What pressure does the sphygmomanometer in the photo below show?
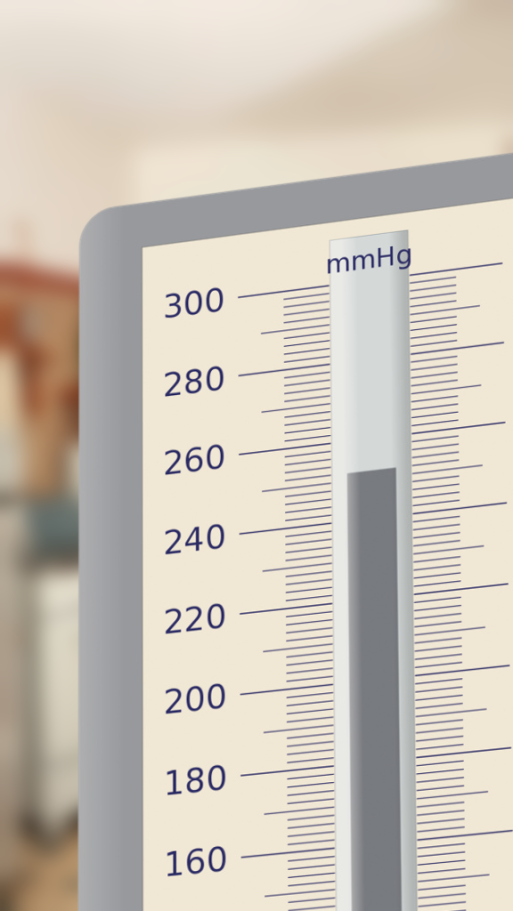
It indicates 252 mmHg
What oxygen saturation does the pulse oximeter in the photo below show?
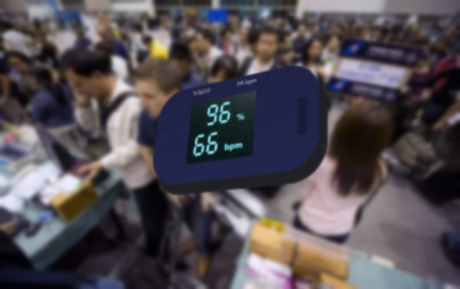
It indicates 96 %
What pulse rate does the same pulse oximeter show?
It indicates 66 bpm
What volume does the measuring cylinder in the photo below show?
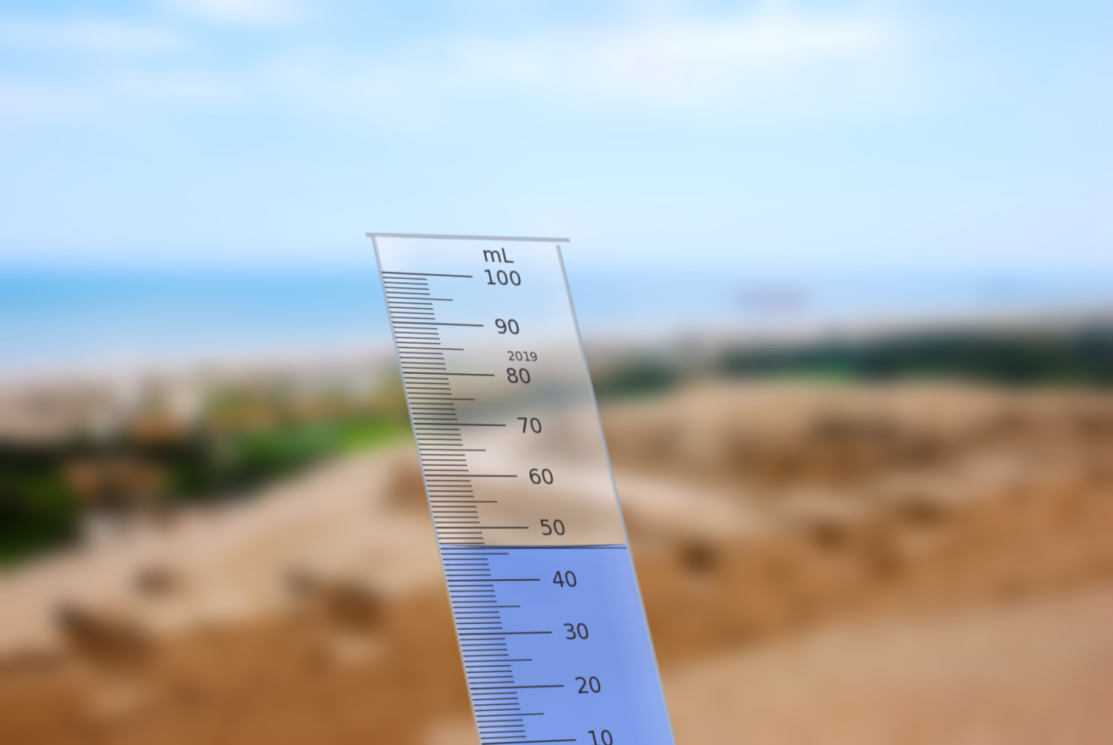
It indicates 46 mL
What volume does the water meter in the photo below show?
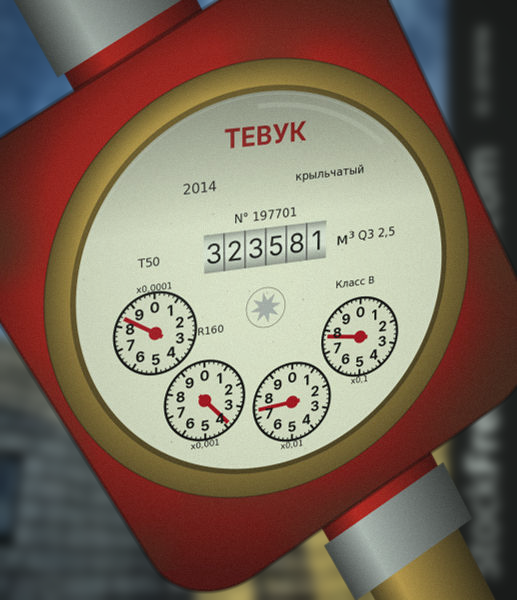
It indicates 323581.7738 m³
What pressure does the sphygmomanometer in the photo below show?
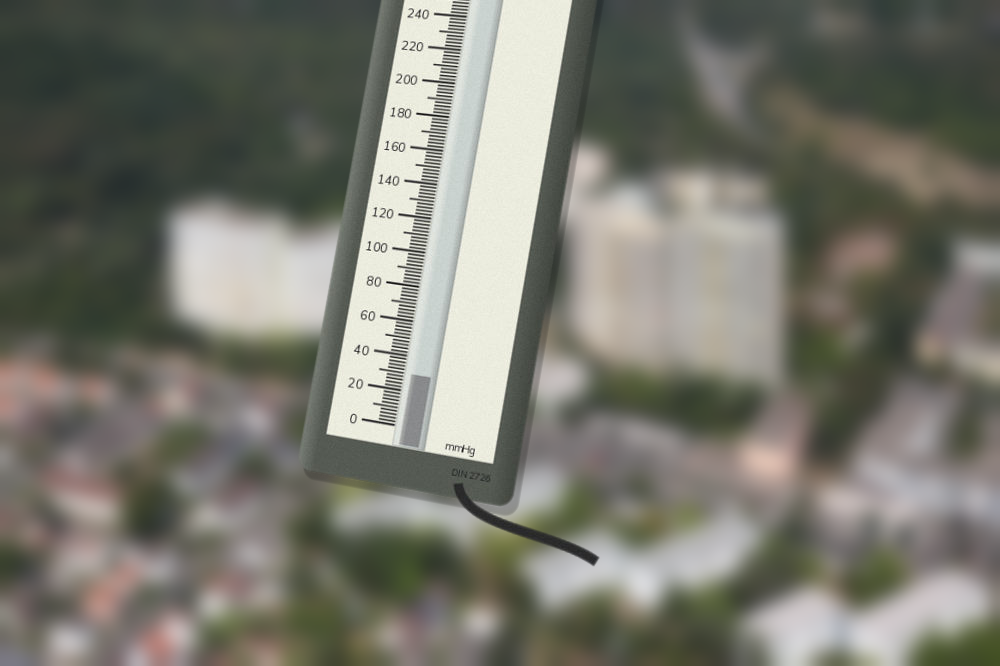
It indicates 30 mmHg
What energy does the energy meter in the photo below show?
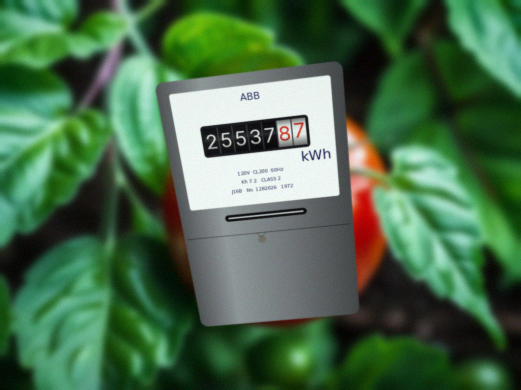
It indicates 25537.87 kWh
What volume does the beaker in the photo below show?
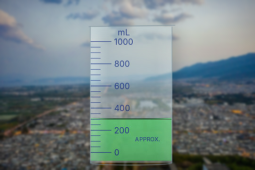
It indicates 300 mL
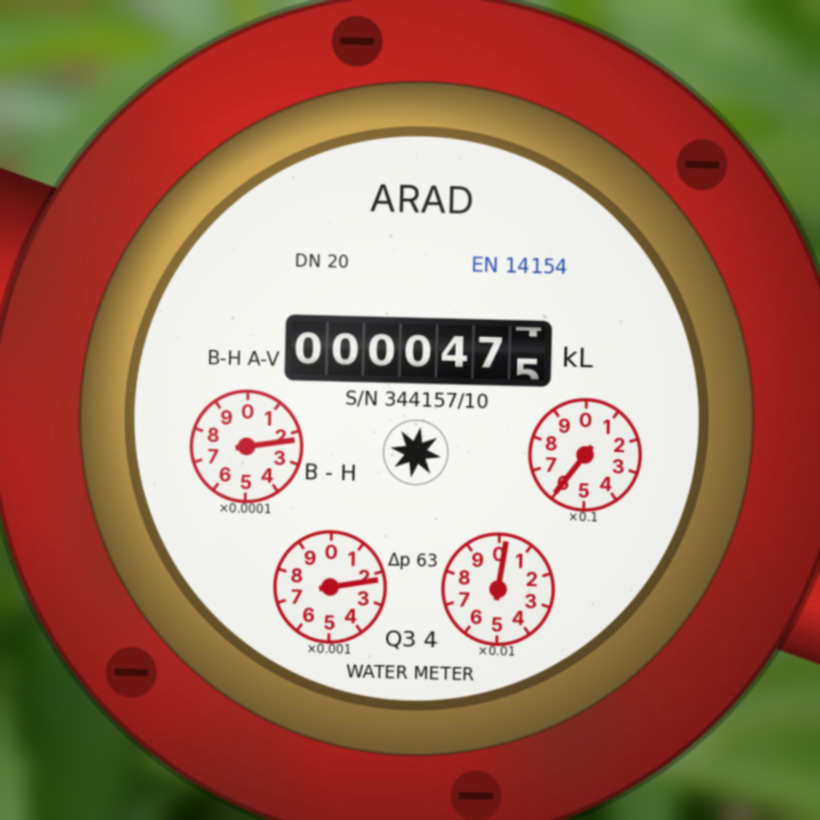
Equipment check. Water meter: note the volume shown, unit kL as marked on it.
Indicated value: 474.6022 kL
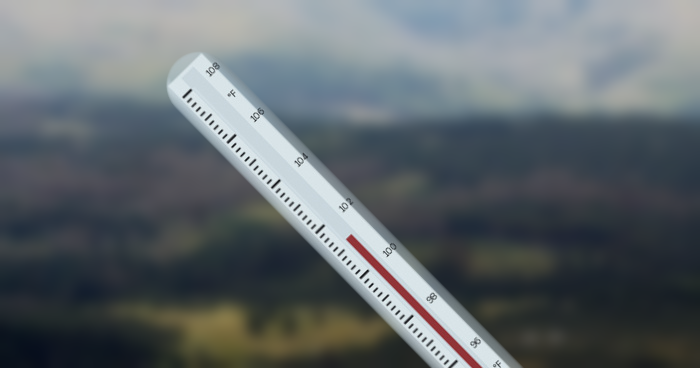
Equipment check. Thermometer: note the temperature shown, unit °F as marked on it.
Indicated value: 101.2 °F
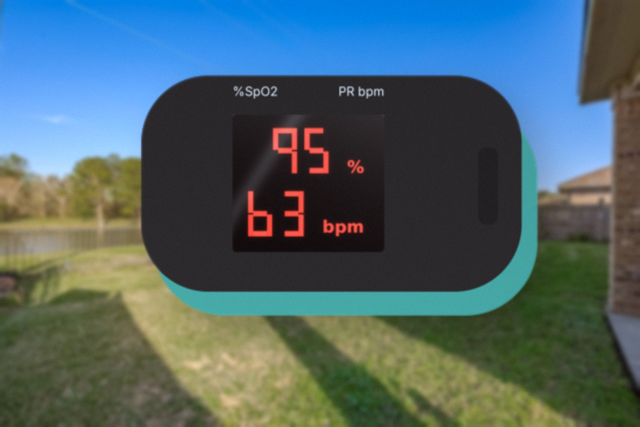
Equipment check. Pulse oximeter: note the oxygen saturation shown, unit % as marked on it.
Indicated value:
* * *
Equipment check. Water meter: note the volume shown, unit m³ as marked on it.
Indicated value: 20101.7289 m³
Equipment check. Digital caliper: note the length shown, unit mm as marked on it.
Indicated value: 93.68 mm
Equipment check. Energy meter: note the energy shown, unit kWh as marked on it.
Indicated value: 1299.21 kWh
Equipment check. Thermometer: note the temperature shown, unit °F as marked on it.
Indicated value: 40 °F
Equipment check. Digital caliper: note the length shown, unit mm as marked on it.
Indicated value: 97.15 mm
--
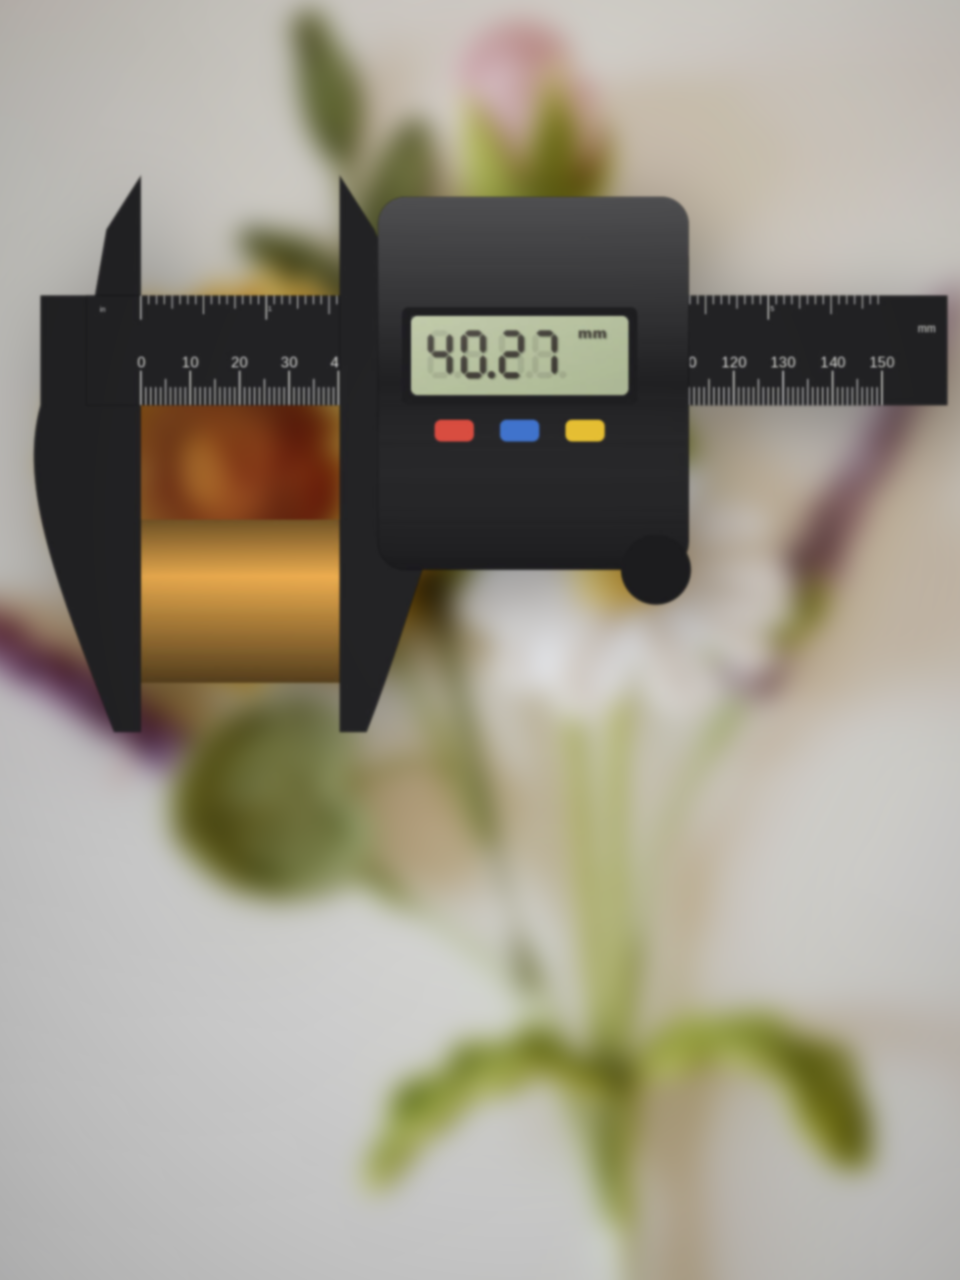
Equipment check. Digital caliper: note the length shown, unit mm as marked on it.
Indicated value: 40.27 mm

— ACTION ITEM —
Return every line of the items above that contains the word "Indicated".

— EXERCISE RESPONSE —
Indicated value: 474.6022 kL
Indicated value: 101.2 °F
Indicated value:
Indicated value: 20101.7289 m³
Indicated value: 93.68 mm
Indicated value: 1299.21 kWh
Indicated value: 40 °F
Indicated value: 97.15 mm
Indicated value: 40.27 mm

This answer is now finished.